As of 2021, with the return of the WG after the covid-19 pandemic, work began to bring the concept of the circular economy, replacing the disposal processes, as well as the concept of sustainability linked to the use of more environmentally responsible techniques, but that did not consider extending the life of the product.

In the year of 2022, the works dealt with the teaching of sustainability in fashion design courses and experiences in modularity in clothing. This year, it was possible to observe that each work adopted a different theme, and that they ended up contemplating the three dimensions of sustainability. On the other hand, the WG proposed a round table that dealt with the “Bank of Textile Waste” initiative.

Fig. 1.
figure 1

Timeline. Search source: Authors (2023).

Therefore, it is observed that at the beginning of the WG, articles focused on social sustainability predominated, especially with an approach to handicrafts and also extension programs aimed at low-income or vulnerable women. Later, some also emerged with a focus on identity as a differential for sustainable fashion (slow fashion) and many cases were presented. As it matured, research on sustainability throughout the product’s life cycle, sustainability in companies, cleaner and more recent production, replacing disposal with circular economy or reverse logistics proposals, emerged. Therefore, it is possible to affirm that there was a maturation of thinking about sustainability already in the product design, as well as signaling the emergence of the first works referring to inclusion.

4 Final Considerations

The review carried out along with the works published in the Fashion, Sustainability and Inclusion Working Group of the Colóquio de Moda allows an overview of the evolution of research on related topics in the last thirteen years, especially in Brazil.

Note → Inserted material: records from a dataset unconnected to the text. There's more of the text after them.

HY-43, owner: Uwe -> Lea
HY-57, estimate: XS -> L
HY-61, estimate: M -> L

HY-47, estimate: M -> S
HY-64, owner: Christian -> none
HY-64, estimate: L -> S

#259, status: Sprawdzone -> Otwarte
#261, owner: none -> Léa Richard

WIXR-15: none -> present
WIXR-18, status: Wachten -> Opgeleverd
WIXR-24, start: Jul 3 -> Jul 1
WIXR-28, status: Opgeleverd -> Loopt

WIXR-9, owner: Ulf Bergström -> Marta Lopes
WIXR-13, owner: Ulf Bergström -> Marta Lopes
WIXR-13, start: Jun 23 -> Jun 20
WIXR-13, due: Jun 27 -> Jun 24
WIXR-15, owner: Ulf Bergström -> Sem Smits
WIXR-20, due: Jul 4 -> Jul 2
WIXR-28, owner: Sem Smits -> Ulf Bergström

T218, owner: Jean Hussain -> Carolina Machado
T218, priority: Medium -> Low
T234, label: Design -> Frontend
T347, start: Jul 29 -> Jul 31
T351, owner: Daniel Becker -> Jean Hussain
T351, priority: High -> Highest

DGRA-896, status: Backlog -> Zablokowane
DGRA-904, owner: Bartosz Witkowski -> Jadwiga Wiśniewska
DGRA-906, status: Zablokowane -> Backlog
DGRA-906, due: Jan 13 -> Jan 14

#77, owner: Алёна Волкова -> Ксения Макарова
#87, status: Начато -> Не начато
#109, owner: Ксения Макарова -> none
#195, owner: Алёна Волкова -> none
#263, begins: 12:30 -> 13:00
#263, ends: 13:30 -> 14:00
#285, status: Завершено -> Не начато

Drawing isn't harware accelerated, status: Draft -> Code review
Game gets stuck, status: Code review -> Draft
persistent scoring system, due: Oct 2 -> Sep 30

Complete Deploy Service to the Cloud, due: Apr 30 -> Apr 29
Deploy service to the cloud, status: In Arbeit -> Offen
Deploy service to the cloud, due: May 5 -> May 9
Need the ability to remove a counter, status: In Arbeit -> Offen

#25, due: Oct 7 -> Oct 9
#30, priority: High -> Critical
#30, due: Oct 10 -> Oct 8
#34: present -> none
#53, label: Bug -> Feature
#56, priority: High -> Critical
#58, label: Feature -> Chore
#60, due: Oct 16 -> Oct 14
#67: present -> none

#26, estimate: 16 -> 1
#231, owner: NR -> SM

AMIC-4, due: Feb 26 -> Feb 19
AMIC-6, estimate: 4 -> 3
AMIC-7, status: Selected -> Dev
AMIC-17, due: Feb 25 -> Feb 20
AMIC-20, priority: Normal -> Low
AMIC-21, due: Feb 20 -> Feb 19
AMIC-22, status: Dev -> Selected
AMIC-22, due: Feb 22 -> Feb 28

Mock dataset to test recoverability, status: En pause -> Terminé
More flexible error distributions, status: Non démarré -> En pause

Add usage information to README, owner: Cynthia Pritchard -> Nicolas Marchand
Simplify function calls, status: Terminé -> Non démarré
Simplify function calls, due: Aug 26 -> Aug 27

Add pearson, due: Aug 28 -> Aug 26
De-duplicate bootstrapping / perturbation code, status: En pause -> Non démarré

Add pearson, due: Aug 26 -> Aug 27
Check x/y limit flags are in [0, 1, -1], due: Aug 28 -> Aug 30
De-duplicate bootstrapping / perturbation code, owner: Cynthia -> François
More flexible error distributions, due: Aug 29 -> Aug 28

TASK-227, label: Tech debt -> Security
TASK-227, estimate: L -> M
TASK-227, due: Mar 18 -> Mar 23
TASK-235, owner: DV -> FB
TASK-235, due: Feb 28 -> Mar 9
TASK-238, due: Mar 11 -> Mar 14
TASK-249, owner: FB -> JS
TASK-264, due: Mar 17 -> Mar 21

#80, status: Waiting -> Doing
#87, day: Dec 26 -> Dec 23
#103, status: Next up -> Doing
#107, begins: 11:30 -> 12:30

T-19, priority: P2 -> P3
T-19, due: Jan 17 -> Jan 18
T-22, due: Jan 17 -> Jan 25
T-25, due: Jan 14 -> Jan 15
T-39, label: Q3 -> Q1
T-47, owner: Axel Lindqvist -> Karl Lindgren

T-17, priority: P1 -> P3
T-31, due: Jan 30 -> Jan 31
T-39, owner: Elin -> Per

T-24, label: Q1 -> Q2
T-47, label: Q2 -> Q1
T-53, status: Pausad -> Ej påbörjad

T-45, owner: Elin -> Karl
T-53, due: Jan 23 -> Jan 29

This survey is an important instrument for mapping and categorization of research on sustainability and inclusion of fashion, especially as the research considers the aforementioned congress, which documents, through its annals, fashion research carried out in the last 18 years.

In the field of teaching, there were advances in the environmental dimension and in the third level of maturity of design for sustainability, which deals with the development of intrinsically more sustainable products, and some progress in relation to teaching approaches, with recommendations for sustainability to be treated as a cross theme. However, it is still necessary to implement advances in the social and economic dimensions of sustainability, in addition to the inclusion of new possibilities for professional performance, such as service design and design education for sustainability, with emphasis on product-service systems and the promotion of new scenarios of sufficient consumption, equity and social cohesion.